A veces, los equipos de rescate y los servicios médicos se muestran asqueados por la avidez de los buitres de la prensa. Es cierto: en esa circunstancia, el reportero ejerce de bestia carroñera. El servicio público es así, señores. Y ustedes quieren información inmediata. Se agarran al televisor o al ordenador y exigen saber cuánta gente ha muerto, a ser posible con abundancia de detalles terroríficos. Todas las reglas quedan en suspenso. ¿El derecho de los familiares a la intimidad? No hay derecho que valga: les verán llorando, diciendo frases entrecortadas a un micrófono, asaltados en el momento en que son más frágiles.
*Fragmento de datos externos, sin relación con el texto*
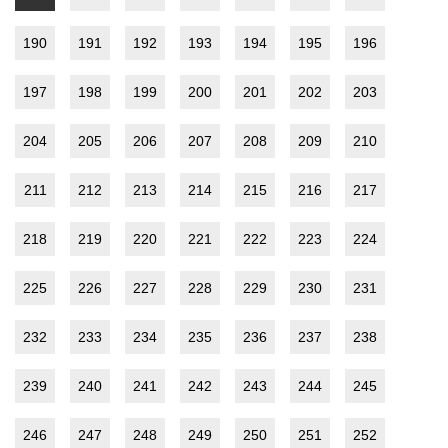
190
191
192
193
194
195
196
197
198
199
200
201
202
203
204
205
206
207
208
209
210
211
212
213
214
215
216
217
218
219
220
221
222
223
224
225
226
227
228
229
230
231
232
233
234
235
236
237
238
239
240
241
242
243
244
245
246
247
248
249
250
251
252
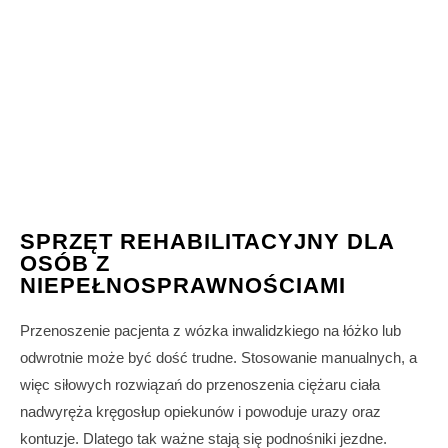
SPRZĘT REHABILITACYJNY DLA
OSÓB Z
NIEPEŁNOSPRAWNOŚCIAMI
Przenoszenie pacjenta z wózka inwalidzkiego na łóżko lub
odwrotnie może być dość trudne. Stosowanie manualnych, a
więc siłowych rozwiązań do przenoszenia ciężaru ciała
nadwyręża kręgosłup opiekunów i powoduje urazy oraz
kontuzje. Dlatego tak ważne stają się podnośniki jezdne.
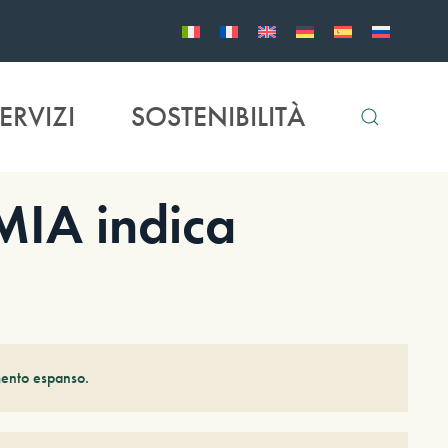
ERVIZI
SOSTENIBILITÀ
IA indica
mento espanso.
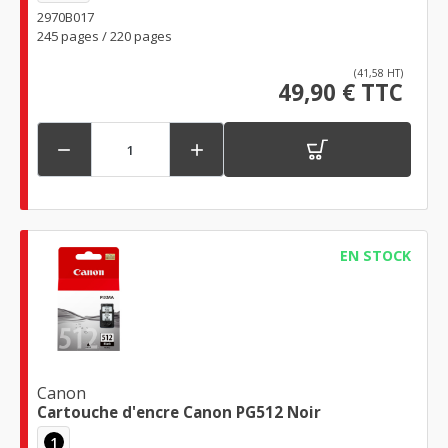
2970B017
245 pages / 220 pages
(41,58 HT)
49,90 € TTC


EN STOCK
Canon
Cartouche d'encre Canon PG512 Noir
1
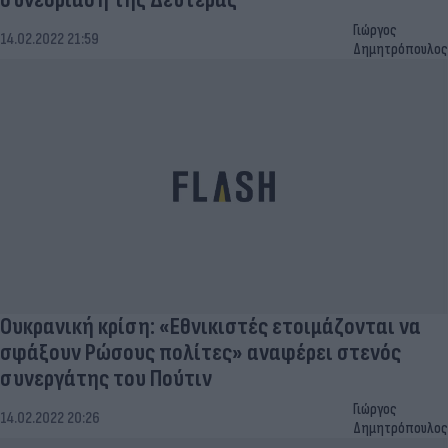
Γιώργος
14.02.2022 21:59
Δημητρόπουλος
Ουκρανική κρίση: «Εθνικιστές ετοιμάζονται να
σφάξουν Ρώσους πολίτες» αναφέρει στενός
συνεργάτης του Πούτιν
Γιώργος
14.02.2022 20:26
Δημητρόπουλος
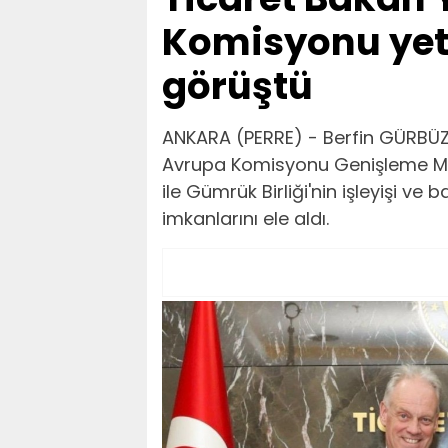
Komisyonu yetk
görüştü
ANKARA (PERRE) - Berfin GÜRBÜZ
Avrupa Komisyonu Genişleme M
ile Gümrük Birliği'nin işleyişi ve b
imkanlarını ele aldı.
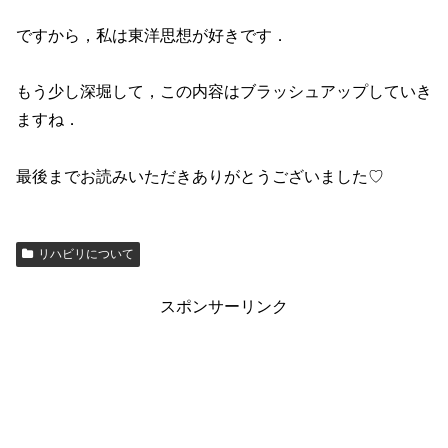
ですから，私は東洋思想が好きです．
もう少し深堀して，この内容はブラッシュアップしていき
ますね．
最後までお読みいただきありがとうございました♡
リハビリについて
スポンサーリンク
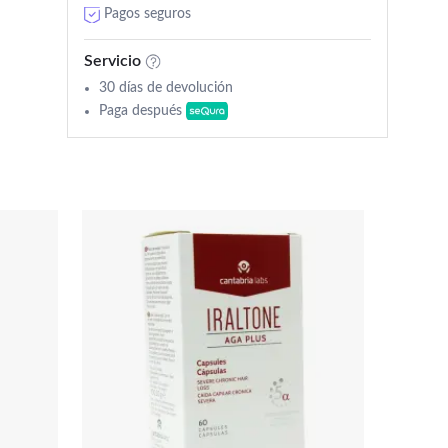
Pagos seguros
Servicio
30 días de devolución
Paga después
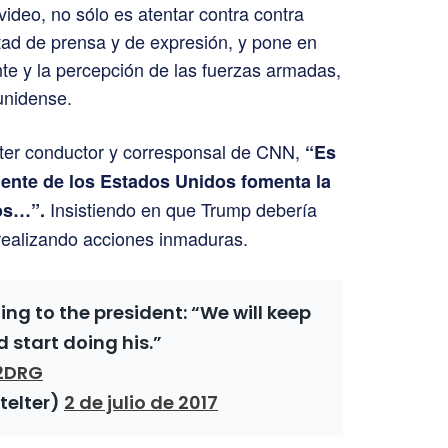
l video, no sólo es atentar contra contra
rtad de prensa y de expresión, y pone en
nte y la percepción de las fuerzas armadas,
unidense.
elter conductor y corresponsal de CNN,
“Es
idente de los Estados Unidos fomenta la
Insistiendo en que Trump debería
ros…”.
realizando acciones inmaduras.
g to the president: “We will keep
d start doing his.”
A2DRG
telter)
2 de julio de 2017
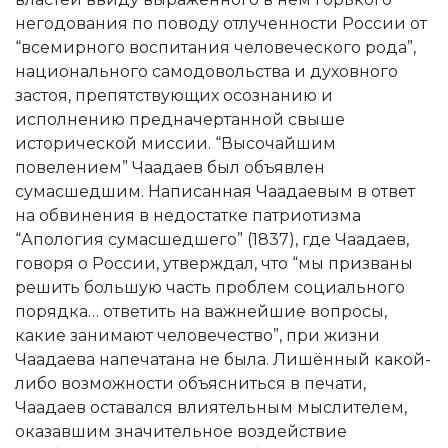
негодования по поводу отлученности России от
“всемирного воспитания человеческого рода”,
национального самодовольства и духовного
застоя, препятствующих осознанию и
исполнению предначертанной свыше
исторической миссии. “Высочайшим
повелением” Чаадаев был объявлен
сумасшедшим. Написанная Чаадаевым в ответ
на обвинения в недостатке патриотизма
“Апология сумасшедшего” (1837), где Чаадаев,
говоря о России, утверждал, что “мы призваны
решить большую часть проблем социального
порядка… ответить на важнейшие вопросы,
какие занимают человечество”, при жизни
Чаадаева напечатана не была. Лишённый какой-
либо возможности объясниться в печати,
Чаадаев оставался влиятельным мыслителем,
оказавшим значительное воздействие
No culpen al periodista. Hace su trabajo, contempla escenas que durante años poblarán sus pesadillas, asiste de cerca a la muerte y al dolor que la muerte causa, ayuda cuando le es posible. Si es concienzudo y permanece en su puesto hasta el final, cuando el dolor ya se ha ido, comprueba que incluso en las peores tragedias se cuela el sarcasmo. En el camping Los Alfaques, hace casi 30 años, murieron 215 personas carbonizadas. Fueron muchas horas retirando cadáveres negros y rígidos. A alguien se le ocurrió llevar comida a los exhaustos equipos de rescate: la cena, que nadie tocó, consistió en pollo asado.